2004 Fiscal Year Annual Research Report
強迫性障害患者の病態とPET、fMRI、DTIの相関を評価する研究
Project/Area Number |
16790699
|
Research Institution | Kyoto Prefectural University of Medicine |
Principal Investigator |
吉田 卓史 京都府立医科大学, 医学研究科, 助手 (10315955)
|
Keywords | OCD / fMRI / SPECT / SSRI / 認知行動療法 / DTI / Y-BOCS / PET |
Research Abstract |
強迫性障害の臨床研究並びに生物学的成因の解明についての臨床研究経過の概要を報告する。 まず、臨床的には、従来から有効性が確立しているSSRIに治療抵抗性の症例に対して新規非定形抗精神病薬の一つであるperospironeの付加投与が有効であることを示唆する結果が得られつつある。今後は他の非定型抗精神病薬であるrisperidoneやolanzapineとの比較によりその有効性について検討し、報告する予定である。 なお、認知行動療法においても、定型的な曝露反応妨害法に導入困難な症例や効果の不充分な症例に対して、EMDR(Eye Movement Desensitization and Reprocessing)を併用することで治療効果の向上、治療期間の短縮化を図っている。いまだ症例数は少ないが効果はみられており、今後症例を増やし、さらなる検討を行う予定である。 同時に、治療経過において、Y-BOCS (Yale-Brown Obsessive-Compulsive Scale)、PI (Padua Inventory)による強迫症状、Wisconsin Card Sorting Test、Stroop Test、Verval Fluency Test、Trail Making Testなどの認知機能評価、SPECTによる脳血流の評価、MRI拡散強調画像(DTI)による神経ネットワークについての評価を行っている。
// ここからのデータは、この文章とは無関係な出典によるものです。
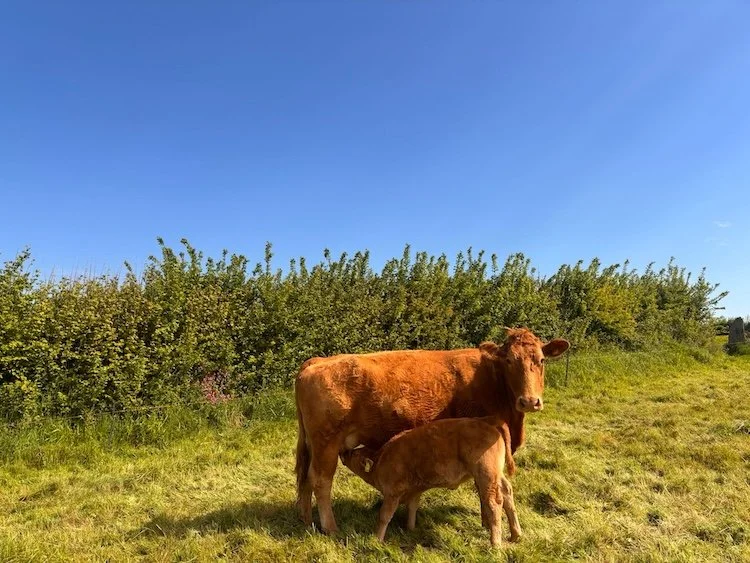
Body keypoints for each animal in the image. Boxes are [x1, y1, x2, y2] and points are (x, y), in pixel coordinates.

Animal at [294, 327, 569, 533]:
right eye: (510, 361)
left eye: (541, 360)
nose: (530, 401)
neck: (492, 378)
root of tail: (318, 361)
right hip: (326, 444)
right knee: (321, 481)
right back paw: (330, 528)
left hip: (313, 444)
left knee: (306, 477)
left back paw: (307, 521)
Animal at [339, 417, 521, 547]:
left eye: (354, 454)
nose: (343, 452)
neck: (381, 459)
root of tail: (488, 421)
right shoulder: (414, 491)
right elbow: (412, 508)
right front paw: (410, 529)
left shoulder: (392, 494)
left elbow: (384, 516)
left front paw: (377, 539)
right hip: (496, 475)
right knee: (507, 492)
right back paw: (515, 535)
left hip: (486, 476)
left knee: (493, 503)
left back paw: (495, 544)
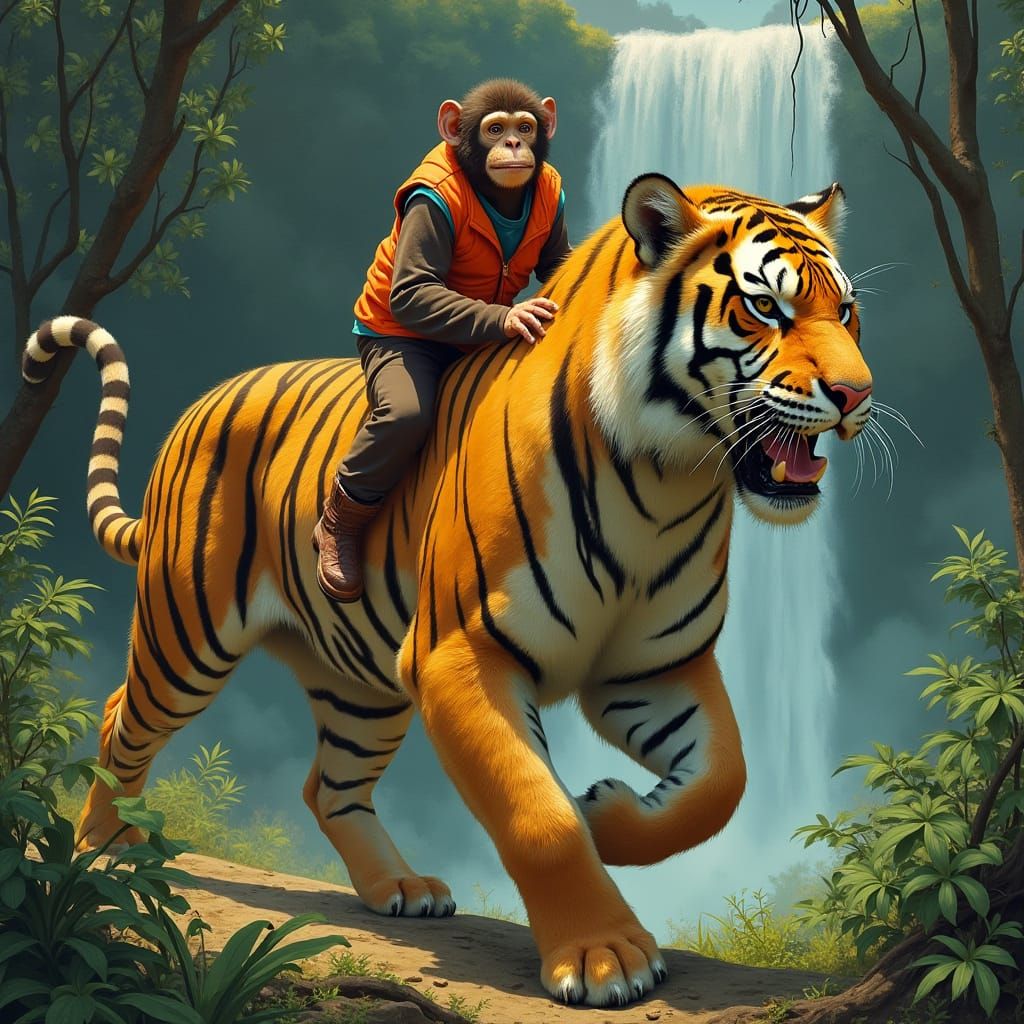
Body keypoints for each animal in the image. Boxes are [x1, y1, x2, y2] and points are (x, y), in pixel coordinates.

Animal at [29, 172, 871, 1009]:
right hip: (188, 631)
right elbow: (535, 811)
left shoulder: (653, 669)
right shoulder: (460, 656)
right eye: (767, 307)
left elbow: (724, 781)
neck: (668, 477)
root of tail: (204, 399)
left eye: (845, 310)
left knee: (328, 786)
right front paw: (603, 957)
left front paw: (608, 813)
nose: (858, 395)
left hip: (361, 689)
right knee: (122, 716)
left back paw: (398, 887)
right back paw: (106, 845)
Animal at [313, 78, 572, 603]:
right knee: (401, 418)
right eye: (494, 128)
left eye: (525, 127)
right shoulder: (427, 209)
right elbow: (414, 287)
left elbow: (559, 256)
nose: (512, 145)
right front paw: (514, 316)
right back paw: (335, 542)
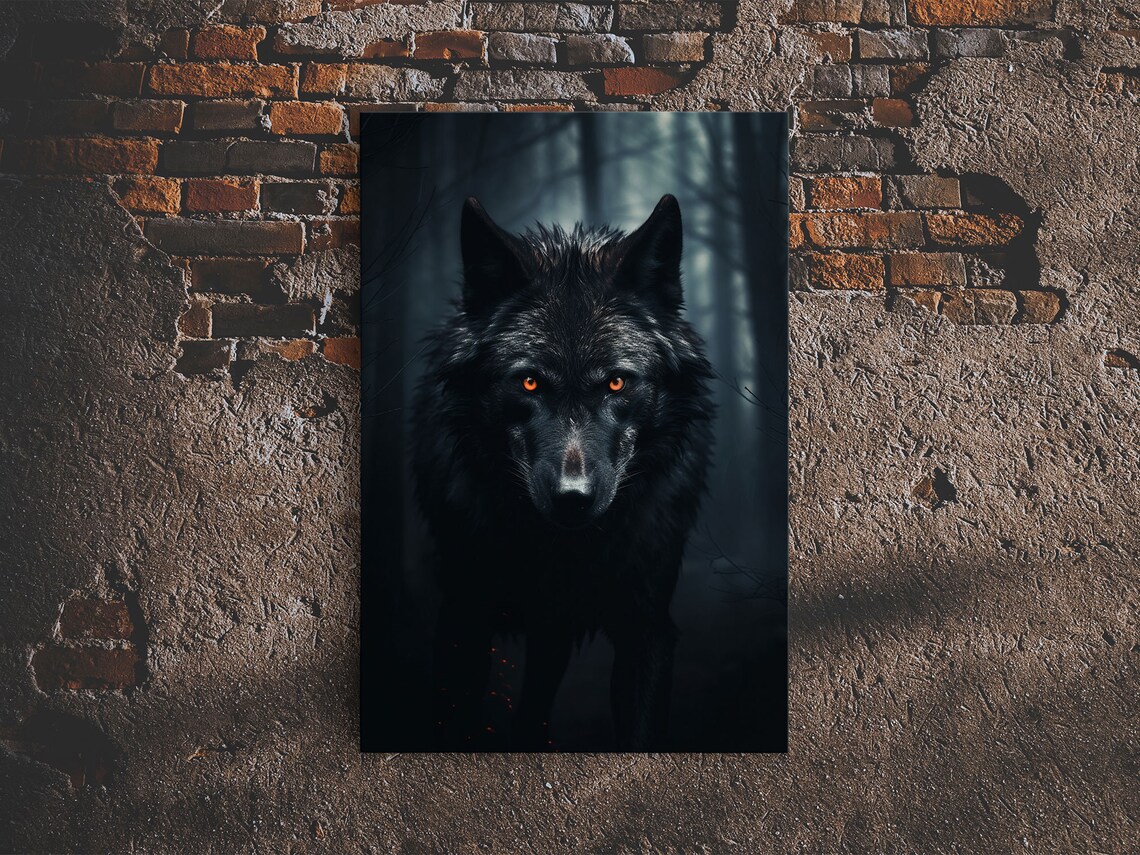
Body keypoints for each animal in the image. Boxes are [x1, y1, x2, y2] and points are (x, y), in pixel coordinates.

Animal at [411, 194, 714, 750]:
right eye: (529, 382)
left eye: (617, 383)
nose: (573, 496)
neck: (564, 551)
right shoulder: (465, 617)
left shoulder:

SPECTにおける脳血流データをSPM softwareにて正常対照群と比較解析し、OCD群は正常群に比して頭頂葉における血流亢進が認められるという結果が得られている。DTIとの相関とY-BOCSなどの臨床症状との相関について解析・検討を行っているところである。fMRIにおいては、SPECTの結果と考え合わせ、頭頂葉機能を反映する空間課題遂行中の脳賦活状態を検討する準備を行っている。また、PETにおいては、SPECT、PETの結果と考え合わせ、その相関について評価するべく検討を行っているところである。各種認知機能と臨床的強迫症状の変化と脳機能画像の経時的に多面的・縦断的に評価する研究は、2005年4月1日現在ではほとんどなされておらず、OCDの発症やその症状の多様性・異種性に関する神経ネットワークにおける責任病巣を解明することに寄与すると期待される。その結果、OCDに対する薬剤治療の選択や認知行動療法の工夫につながり、治療効果の向上が図れると期待される。